Segment Open
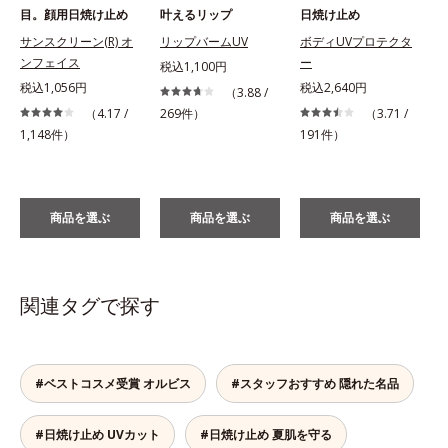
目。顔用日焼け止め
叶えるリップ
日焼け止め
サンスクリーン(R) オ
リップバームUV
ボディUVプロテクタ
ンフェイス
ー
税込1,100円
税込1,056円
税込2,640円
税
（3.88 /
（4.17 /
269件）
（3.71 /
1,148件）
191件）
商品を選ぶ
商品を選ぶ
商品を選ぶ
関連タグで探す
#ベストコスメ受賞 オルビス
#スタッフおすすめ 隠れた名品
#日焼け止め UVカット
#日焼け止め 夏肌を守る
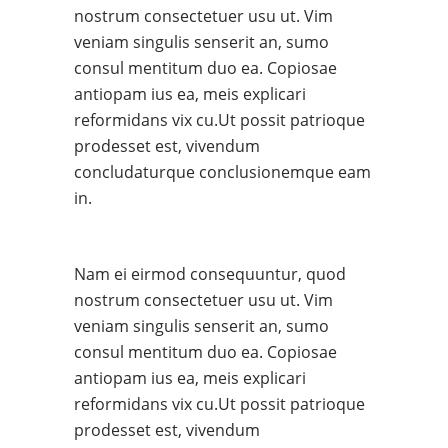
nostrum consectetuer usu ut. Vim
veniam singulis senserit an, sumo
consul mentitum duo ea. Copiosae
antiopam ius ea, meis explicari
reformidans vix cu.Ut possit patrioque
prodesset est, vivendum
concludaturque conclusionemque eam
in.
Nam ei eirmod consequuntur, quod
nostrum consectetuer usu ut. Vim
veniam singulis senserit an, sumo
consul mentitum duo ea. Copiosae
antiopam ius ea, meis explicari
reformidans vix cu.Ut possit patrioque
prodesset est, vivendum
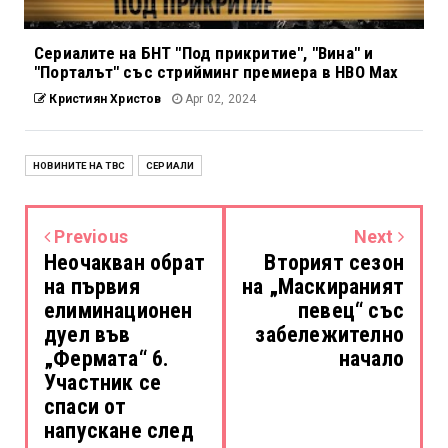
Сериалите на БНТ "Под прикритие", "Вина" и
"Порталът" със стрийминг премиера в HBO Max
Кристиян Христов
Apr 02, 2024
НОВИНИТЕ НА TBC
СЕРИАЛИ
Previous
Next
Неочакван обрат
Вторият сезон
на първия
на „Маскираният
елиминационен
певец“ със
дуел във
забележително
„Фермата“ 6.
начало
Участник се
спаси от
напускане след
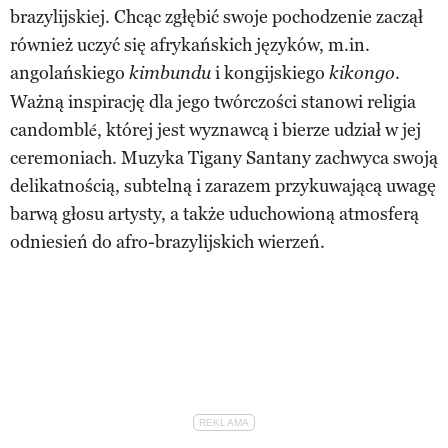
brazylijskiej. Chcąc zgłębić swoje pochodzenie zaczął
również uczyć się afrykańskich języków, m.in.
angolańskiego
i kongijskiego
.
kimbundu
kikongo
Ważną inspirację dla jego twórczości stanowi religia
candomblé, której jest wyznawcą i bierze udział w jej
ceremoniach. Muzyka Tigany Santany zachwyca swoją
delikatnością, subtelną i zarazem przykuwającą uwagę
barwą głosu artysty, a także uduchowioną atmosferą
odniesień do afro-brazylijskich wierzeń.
Segment Closed
Segment Open
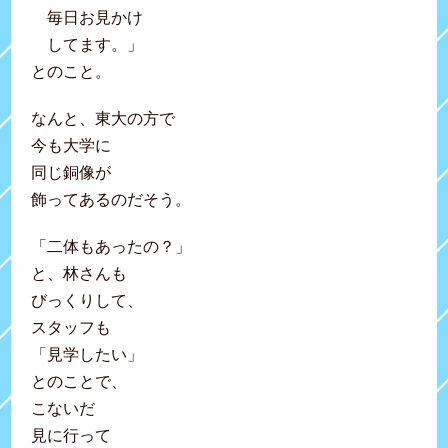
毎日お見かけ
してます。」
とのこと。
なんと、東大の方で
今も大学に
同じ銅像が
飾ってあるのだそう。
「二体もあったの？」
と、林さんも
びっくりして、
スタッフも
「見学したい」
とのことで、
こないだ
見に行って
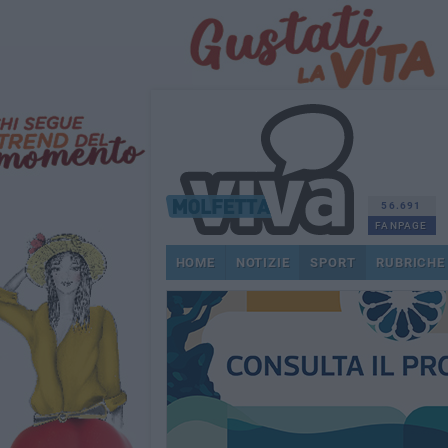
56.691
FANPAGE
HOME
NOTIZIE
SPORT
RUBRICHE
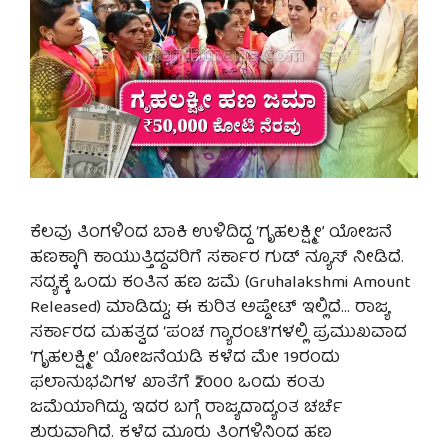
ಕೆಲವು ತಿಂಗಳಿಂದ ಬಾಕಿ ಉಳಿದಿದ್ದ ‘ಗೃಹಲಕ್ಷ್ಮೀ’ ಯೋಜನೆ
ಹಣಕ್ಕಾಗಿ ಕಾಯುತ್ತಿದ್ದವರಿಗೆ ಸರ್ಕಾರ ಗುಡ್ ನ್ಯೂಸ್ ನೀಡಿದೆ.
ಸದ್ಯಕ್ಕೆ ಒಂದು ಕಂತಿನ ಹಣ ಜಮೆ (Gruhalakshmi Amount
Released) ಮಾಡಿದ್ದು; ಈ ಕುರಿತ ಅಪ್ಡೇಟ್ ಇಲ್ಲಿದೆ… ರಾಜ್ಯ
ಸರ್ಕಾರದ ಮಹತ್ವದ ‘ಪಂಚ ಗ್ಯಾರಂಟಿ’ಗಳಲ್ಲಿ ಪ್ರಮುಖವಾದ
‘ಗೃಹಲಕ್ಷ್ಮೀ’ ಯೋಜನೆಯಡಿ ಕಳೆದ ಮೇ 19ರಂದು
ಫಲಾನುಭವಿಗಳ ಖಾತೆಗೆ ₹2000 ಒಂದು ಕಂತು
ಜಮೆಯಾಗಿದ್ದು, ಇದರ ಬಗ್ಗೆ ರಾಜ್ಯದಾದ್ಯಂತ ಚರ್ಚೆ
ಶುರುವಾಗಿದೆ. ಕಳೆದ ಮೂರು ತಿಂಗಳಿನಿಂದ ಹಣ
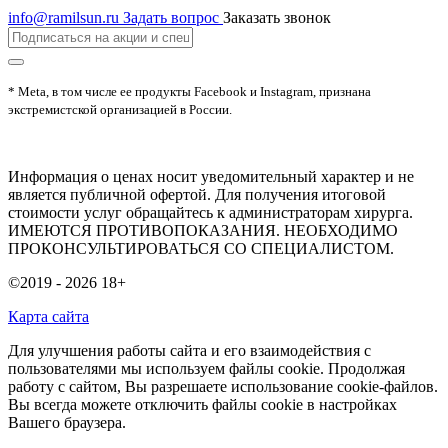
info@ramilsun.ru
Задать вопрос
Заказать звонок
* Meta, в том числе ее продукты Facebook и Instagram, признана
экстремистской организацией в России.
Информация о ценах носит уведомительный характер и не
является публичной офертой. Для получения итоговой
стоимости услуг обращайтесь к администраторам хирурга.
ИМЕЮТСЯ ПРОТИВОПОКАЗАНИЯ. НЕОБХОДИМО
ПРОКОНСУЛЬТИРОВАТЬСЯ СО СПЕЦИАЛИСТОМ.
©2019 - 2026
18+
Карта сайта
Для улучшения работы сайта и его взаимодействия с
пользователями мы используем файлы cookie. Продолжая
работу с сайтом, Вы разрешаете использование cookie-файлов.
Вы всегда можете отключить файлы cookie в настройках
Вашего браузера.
Segment Closed
> **Goal of the exercise**
Look back over the records above. Reproduce exactly everything from the line with "ಸದ್ಯಕ್ಕೆ ಒಂದು ಕಂತಿನ" down to the line with "Вашего браузера.", inclusive, and leave the pictures out.

> **Output**
ಸದ್ಯಕ್ಕೆ ಒಂದು ಕಂತಿನ ಹಣ ಜಮೆ (Gruhalakshmi Amount
Released) ಮಾಡಿದ್ದು; ಈ ಕುರಿತ ಅಪ್ಡೇಟ್ ಇಲ್ಲಿದೆ… ರಾಜ್ಯ
ಸರ್ಕಾರದ ಮಹತ್ವದ ‘ಪಂಚ ಗ್ಯಾರಂಟಿ’ಗಳಲ್ಲಿ ಪ್ರಮುಖವಾದ
‘ಗೃಹಲಕ್ಷ್ಮೀ’ ಯೋಜನೆಯಡಿ ಕಳೆದ ಮೇ 19ರಂದು
ಫಲಾನುಭವಿಗಳ ಖಾತೆಗೆ ₹2000 ಒಂದು ಕಂತು
ಜಮೆಯಾಗಿದ್ದು, ಇದರ ಬಗ್ಗೆ ರಾಜ್ಯದಾದ್ಯಂತ ಚರ್ಚೆ
ಶುರುವಾಗಿದೆ. ಕಳೆದ ಮೂರು ತಿಂಗಳಿನಿಂದ ಹಣ
info@ramilsun.ru
Задать вопрос
Заказать звонок
* Meta, в том числе ее продукты Facebook и Instagram, признана
экстремистской организацией в России.
Информация о ценах носит уведомительный характер и не
является публичной офертой. Для получения итоговой
стоимости услуг обращайтесь к администраторам хирурга.
ИМЕЮТСЯ ПРОТИВОПОКАЗАНИЯ. НЕОБХОДИМО
ПРОКОНСУЛЬТИРОВАТЬСЯ СО СПЕЦИАЛИСТОМ.
©2019 - 2026
18+
Карта сайта
Для улучшения работы сайта и его взаимодействия с
пользователями мы используем файлы cookie. Продолжая
работу с сайтом, Вы разрешаете использование cookie-файлов.
Вы всегда можете отключить файлы cookie в настройках
Вашего браузера.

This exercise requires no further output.